SOURCE DATA
▬▬▬
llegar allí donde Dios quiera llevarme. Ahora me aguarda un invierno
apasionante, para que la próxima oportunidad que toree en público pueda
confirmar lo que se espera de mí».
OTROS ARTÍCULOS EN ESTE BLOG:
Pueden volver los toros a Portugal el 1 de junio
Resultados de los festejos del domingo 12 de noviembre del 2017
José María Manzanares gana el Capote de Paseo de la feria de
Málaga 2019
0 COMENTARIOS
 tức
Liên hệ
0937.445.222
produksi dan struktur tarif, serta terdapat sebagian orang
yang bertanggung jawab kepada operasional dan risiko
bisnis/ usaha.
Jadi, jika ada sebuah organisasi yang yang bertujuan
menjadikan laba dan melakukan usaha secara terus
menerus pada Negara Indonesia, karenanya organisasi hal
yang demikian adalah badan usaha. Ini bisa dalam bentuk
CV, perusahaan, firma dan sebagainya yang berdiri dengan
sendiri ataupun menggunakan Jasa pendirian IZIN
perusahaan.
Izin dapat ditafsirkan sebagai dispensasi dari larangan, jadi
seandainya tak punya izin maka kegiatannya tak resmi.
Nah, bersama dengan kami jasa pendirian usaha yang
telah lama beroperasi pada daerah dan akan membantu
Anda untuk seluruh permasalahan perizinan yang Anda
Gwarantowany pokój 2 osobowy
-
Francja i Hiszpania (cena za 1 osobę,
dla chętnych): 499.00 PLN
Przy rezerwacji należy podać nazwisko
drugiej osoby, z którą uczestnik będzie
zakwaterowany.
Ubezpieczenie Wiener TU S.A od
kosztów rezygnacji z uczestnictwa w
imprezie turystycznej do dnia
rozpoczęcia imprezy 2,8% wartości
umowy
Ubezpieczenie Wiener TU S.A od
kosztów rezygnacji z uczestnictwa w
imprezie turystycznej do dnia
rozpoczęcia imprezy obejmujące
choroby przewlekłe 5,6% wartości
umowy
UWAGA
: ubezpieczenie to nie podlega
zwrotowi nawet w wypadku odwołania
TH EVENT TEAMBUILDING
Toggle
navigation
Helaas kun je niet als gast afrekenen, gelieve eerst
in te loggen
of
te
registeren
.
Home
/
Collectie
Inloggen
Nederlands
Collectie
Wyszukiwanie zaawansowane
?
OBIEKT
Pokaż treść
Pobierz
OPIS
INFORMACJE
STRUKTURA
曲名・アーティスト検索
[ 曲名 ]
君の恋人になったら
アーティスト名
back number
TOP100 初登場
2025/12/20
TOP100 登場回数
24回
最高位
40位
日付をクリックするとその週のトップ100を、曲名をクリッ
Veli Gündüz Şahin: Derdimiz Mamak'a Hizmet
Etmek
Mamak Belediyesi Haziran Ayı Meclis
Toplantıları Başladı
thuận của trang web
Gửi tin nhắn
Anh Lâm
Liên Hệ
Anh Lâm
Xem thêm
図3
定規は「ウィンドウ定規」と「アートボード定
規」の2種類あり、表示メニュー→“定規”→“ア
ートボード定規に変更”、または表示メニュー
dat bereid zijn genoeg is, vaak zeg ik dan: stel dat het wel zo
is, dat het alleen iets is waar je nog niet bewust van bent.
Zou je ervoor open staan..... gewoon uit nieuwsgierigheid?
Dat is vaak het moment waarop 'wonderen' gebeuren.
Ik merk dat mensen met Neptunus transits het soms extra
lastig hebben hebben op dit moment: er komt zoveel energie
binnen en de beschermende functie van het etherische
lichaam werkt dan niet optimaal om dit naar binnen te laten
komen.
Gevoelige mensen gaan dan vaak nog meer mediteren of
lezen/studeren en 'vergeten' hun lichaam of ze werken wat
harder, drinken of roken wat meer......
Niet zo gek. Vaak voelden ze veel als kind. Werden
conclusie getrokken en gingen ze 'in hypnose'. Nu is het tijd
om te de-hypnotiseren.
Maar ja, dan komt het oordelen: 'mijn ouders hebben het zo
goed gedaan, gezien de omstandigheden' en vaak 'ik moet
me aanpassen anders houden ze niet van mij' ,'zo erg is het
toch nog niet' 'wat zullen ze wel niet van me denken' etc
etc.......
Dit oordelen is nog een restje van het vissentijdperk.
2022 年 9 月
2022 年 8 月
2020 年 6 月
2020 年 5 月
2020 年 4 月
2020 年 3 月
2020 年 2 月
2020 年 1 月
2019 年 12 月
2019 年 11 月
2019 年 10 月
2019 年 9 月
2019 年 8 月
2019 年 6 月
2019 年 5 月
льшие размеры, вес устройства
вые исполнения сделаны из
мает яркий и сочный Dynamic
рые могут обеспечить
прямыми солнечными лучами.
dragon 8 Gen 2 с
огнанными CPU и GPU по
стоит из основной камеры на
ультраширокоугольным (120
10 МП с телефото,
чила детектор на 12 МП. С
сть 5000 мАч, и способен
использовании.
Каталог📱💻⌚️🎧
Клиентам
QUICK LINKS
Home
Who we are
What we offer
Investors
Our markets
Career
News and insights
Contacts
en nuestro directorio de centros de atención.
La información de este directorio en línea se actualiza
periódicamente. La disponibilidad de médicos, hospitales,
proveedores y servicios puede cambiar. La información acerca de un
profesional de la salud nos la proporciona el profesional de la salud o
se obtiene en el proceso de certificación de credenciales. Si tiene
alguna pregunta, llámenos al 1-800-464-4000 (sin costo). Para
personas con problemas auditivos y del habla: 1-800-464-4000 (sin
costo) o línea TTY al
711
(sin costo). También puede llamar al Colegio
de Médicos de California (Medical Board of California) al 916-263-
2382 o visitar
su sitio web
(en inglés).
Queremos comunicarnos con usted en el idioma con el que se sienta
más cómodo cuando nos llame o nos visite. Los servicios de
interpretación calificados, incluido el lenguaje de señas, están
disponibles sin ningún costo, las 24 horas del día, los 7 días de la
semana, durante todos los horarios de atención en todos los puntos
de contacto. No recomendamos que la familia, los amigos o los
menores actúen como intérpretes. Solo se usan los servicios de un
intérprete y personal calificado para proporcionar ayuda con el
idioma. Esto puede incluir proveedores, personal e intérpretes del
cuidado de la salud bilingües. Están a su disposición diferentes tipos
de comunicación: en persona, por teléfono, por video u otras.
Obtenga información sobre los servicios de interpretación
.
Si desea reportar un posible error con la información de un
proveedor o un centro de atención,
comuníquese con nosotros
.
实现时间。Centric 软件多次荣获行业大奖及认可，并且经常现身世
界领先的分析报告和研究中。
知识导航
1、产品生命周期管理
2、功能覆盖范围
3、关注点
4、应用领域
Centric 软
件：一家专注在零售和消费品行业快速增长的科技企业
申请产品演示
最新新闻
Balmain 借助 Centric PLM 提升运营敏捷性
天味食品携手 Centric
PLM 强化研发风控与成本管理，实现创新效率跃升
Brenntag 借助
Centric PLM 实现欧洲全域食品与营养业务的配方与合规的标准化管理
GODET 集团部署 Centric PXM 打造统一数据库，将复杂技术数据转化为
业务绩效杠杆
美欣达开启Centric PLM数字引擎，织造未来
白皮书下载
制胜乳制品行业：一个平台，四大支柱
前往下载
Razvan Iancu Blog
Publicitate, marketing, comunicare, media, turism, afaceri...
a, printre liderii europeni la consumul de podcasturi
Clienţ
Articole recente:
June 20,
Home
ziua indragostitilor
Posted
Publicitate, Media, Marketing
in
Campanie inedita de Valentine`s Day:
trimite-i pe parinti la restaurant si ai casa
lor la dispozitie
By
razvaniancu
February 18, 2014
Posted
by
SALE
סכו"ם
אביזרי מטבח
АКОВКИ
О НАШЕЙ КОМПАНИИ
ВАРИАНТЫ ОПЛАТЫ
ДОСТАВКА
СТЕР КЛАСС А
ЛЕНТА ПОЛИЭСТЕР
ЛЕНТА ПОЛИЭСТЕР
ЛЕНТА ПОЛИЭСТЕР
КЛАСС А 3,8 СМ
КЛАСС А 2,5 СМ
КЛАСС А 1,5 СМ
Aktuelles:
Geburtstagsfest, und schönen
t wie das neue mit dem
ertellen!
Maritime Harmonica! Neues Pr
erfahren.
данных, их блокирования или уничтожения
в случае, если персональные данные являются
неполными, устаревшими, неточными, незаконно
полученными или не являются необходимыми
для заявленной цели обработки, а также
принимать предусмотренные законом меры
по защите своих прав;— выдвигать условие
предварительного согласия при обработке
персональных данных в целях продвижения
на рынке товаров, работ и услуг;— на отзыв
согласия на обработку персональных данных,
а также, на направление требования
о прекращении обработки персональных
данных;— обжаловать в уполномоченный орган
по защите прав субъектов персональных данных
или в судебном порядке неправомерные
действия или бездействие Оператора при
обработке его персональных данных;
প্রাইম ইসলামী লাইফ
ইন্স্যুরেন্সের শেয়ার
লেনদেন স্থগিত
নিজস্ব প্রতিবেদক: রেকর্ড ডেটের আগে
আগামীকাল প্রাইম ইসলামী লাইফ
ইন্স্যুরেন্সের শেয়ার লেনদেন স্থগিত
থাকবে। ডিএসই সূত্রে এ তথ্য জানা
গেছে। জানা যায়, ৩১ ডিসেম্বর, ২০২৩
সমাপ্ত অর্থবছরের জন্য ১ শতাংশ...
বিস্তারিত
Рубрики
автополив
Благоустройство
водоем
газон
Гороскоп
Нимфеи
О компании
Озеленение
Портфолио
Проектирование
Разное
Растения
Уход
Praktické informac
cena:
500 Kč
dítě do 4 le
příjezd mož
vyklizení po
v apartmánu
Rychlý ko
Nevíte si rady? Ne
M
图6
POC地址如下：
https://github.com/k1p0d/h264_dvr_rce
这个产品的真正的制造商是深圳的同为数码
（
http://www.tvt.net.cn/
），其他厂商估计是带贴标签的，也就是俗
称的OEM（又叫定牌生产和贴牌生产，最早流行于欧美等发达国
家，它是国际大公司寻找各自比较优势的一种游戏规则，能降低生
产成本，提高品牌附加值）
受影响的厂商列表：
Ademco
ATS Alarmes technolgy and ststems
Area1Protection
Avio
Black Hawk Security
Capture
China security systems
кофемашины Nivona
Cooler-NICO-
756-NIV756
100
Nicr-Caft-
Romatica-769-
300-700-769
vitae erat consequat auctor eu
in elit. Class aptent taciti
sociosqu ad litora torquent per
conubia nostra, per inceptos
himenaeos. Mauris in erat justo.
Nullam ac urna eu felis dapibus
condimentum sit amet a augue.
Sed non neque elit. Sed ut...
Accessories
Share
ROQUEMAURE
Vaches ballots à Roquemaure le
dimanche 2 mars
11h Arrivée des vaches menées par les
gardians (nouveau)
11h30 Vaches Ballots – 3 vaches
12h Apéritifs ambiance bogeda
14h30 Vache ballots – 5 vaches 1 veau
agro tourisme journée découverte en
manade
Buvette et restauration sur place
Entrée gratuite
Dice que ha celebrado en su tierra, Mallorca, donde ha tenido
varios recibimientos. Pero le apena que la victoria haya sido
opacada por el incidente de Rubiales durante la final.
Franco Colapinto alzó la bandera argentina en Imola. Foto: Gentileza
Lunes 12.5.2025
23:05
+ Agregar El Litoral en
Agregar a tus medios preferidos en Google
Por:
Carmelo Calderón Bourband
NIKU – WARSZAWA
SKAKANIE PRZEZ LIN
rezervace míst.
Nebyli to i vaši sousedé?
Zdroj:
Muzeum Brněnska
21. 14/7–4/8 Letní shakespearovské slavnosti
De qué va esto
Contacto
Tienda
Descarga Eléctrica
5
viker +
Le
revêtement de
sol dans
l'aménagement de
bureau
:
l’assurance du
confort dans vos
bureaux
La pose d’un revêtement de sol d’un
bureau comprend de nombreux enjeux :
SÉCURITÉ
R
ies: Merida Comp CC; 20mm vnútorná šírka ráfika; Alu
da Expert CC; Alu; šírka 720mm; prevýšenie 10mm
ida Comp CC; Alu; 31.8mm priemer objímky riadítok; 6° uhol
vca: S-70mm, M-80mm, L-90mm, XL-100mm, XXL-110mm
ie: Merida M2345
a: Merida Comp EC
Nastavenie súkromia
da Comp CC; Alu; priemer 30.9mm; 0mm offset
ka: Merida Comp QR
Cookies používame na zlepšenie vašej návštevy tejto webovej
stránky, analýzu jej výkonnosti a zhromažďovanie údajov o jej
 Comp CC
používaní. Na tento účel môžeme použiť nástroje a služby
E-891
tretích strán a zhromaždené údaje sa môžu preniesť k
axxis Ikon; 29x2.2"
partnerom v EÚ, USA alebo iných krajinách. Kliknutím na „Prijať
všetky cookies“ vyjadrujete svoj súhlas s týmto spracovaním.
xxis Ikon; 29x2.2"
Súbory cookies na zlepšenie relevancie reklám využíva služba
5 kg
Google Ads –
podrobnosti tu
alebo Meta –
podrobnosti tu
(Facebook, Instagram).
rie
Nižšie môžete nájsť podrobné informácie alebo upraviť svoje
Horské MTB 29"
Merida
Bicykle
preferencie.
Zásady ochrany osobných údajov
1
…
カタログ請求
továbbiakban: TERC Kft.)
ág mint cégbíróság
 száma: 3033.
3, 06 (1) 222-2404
▬▬▬
ACTIVITY
Retype every line of the listing, word for word, from its opening line to the line that holds "zwrotowi nawet w wypadku odwołania", and include that last line too.

ANSWER
llegar allí donde Dios quiera llevarme. Ahora me aguarda un invierno
apasionante, para que la próxima oportunidad que toree en público pueda
confirmar lo que se espera de mí».
OTROS ARTÍCULOS EN ESTE BLOG:
Pueden volver los toros a Portugal el 1 de junio
Resultados de los festejos del domingo 12 de noviembre del 2017
José María Manzanares gana el Capote de Paseo de la feria de
Málaga 2019
0 COMENTARIOS
 tức
Liên hệ
0937.445.222
produksi dan struktur tarif, serta terdapat sebagian orang
yang bertanggung jawab kepada operasional dan risiko
bisnis/ usaha.
Jadi, jika ada sebuah organisasi yang yang bertujuan
menjadikan laba dan melakukan usaha secara terus
menerus pada Negara Indonesia, karenanya organisasi hal
yang demikian adalah badan usaha. Ini bisa dalam bentuk
CV, perusahaan, firma dan sebagainya yang berdiri dengan
sendiri ataupun menggunakan Jasa pendirian IZIN
perusahaan.
Izin dapat ditafsirkan sebagai dispensasi dari larangan, jadi
seandainya tak punya izin maka kegiatannya tak resmi.
Nah, bersama dengan kami jasa pendirian usaha yang
telah lama beroperasi pada daerah dan akan membantu
Anda untuk seluruh permasalahan perizinan yang Anda
Gwarantowany pokój 2 osobowy
-
Francja i Hiszpania (cena za 1 osobę,
dla chętnych): 499.00 PLN
Przy rezerwacji należy podać nazwisko
drugiej osoby, z którą uczestnik będzie
zakwaterowany.
Ubezpieczenie Wiener TU S.A od
kosztów rezygnacji z uczestnictwa w
imprezie turystycznej do dnia
rozpoczęcia imprezy 2,8% wartości
umowy
Ubezpieczenie Wiener TU S.A od
kosztów rezygnacji z uczestnictwa w
imprezie turystycznej do dnia
rozpoczęcia imprezy obejmujące
choroby przewlekłe 5,6% wartości
umowy
UWAGA
: ubezpieczenie to nie podlega
zwrotowi nawet w wypadku odwołania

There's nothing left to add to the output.